The most famous case of alleged police misconduct is that of the National Socialist Underground murders that took place between 2000 and 2007, in which a neo-Nazi cell of three people in the eastern German city of Jena killed 10 people, nine of whom were from immigrant backgrounds. During the duration of the cell's criminal activity, however, investigators targeted the Turkish gambling mafia and did not look into a possible right-wing extremism motive. Victims' relatives faced allegations that their family members had been involved in criminal activity and the deaths of their loved ones.
Since then, Germany has been rocked by a series of violent crimes by right-wing extremists, as the political party supporting an anti-Islam stance, Alternative for Deutschland, gains traction. In February, a gunman in the town of Hanau, who had a website on which he published xenophobic views, opened fire in and around two hookah bars, killing nine people of Middle-Eastern descent. Last June, pro-refugee politician Walter Luebke was shot outside his home. In 2018, right-wing extremists held xenophobic riots in the city of Chemnitz.
The effects of a society increasingly tolerant of right-wing extremism trickles into government authorities such as the police force, says Biplab Basu, founder of Campaign for Victims of Police Violence (COP) and a counselor at Reach Out, an organization that provides legal assistance and counseling to victims of racist, right-wing and anti-Semitic violence in Berlin.
"This can be seen within the police department," Basu told ABC News. "I have a feeling that the increase in incidents is because the white supremacists are very much at work."
Difficult to prosecute
Most of Basu's clients at Reach Out are what he calls "visible minorities," those from minority backgrounds who have a skin color that contrasts with that of Caucasian Germans. This population, he said, most frequently experiences racial profiling by the police, despite a constitutional ban.
Yet prosecuting police officers on the basis of racial discrimination is next to impossible, he said.
"We tell our clients, if you want to do something, you can go against it in the form of an official complaint and we will try to provide you with legal help, and then we'll see, because in Germany one could say that 98 percent of the cases are dropped by the prosecutor's department," Basu said.
Sebastian Bickerich, spokesman for the German government's Anti-Discrimination Agency, told German news outlet Deutsche Welle that the country lacked both "systematic gathering of racial profiling cases and clearly defined jurisdictions and complaint structures."

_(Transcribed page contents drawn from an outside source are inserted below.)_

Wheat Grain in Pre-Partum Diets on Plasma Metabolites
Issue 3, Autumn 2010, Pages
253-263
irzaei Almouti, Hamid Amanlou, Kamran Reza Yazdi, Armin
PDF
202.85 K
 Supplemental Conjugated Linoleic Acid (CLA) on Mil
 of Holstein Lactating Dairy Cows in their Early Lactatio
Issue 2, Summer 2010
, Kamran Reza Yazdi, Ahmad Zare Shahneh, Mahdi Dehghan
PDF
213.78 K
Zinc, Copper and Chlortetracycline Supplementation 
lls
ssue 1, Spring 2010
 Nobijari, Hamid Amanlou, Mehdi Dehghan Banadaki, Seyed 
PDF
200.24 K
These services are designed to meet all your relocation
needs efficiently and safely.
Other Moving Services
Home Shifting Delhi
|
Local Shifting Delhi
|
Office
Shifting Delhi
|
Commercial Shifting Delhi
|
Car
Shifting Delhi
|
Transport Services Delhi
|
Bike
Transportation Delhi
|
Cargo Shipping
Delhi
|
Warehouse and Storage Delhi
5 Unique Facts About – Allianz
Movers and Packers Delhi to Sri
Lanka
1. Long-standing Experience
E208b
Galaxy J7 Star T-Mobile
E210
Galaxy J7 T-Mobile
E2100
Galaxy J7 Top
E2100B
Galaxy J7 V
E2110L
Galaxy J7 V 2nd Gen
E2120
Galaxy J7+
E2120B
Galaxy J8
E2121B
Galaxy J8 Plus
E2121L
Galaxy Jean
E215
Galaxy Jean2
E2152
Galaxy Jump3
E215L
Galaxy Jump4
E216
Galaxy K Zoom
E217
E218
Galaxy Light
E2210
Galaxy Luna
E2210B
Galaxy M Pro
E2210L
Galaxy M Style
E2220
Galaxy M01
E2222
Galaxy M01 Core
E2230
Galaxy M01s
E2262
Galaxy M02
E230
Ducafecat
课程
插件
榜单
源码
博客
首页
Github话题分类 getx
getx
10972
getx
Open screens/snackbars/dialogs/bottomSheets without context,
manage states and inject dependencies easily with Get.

Yet some headway is perhaps being made. The Federal Ministry of the Interior and Justice are "currently in the conceptual development for a study on racial profiling in the police," an interior ministry spokesperson told the German paper Die Welt on Thursday. Further details have not yet been announced.
Speaking out
However, some changes are perhaps afoot. For Basu, the high turnout at the Floyd protests was a milestone for minorities in Germany who face discrimination.
"One could say for the first time that black people and people of the minority communities came out in the open, spoke out and showed the authorities that they are not going to accept brutality," he said.
In this case, the connection between the events in the U.S. and those in Germany was shockingly apparent.
"These young people were able to assess the situation and realize that it's very important to show their solidarity with the people in the United States who are demonstrating against injustice and also voice their own anger against the injustice happening here," Basu said.
New hope also comes in the new anti-discrimination law passed in Berlin on June 6. It bans public authorities, including police and public schools, from discriminating against people based on skin color and gender, among other factors – and those who have been victims are entitled to compensation.
The new law replaces the less-comprehensive nationwide legislature, the federal General Equal Treatment Act (AGG) from 2006. Berlin is the first German state to pass the law.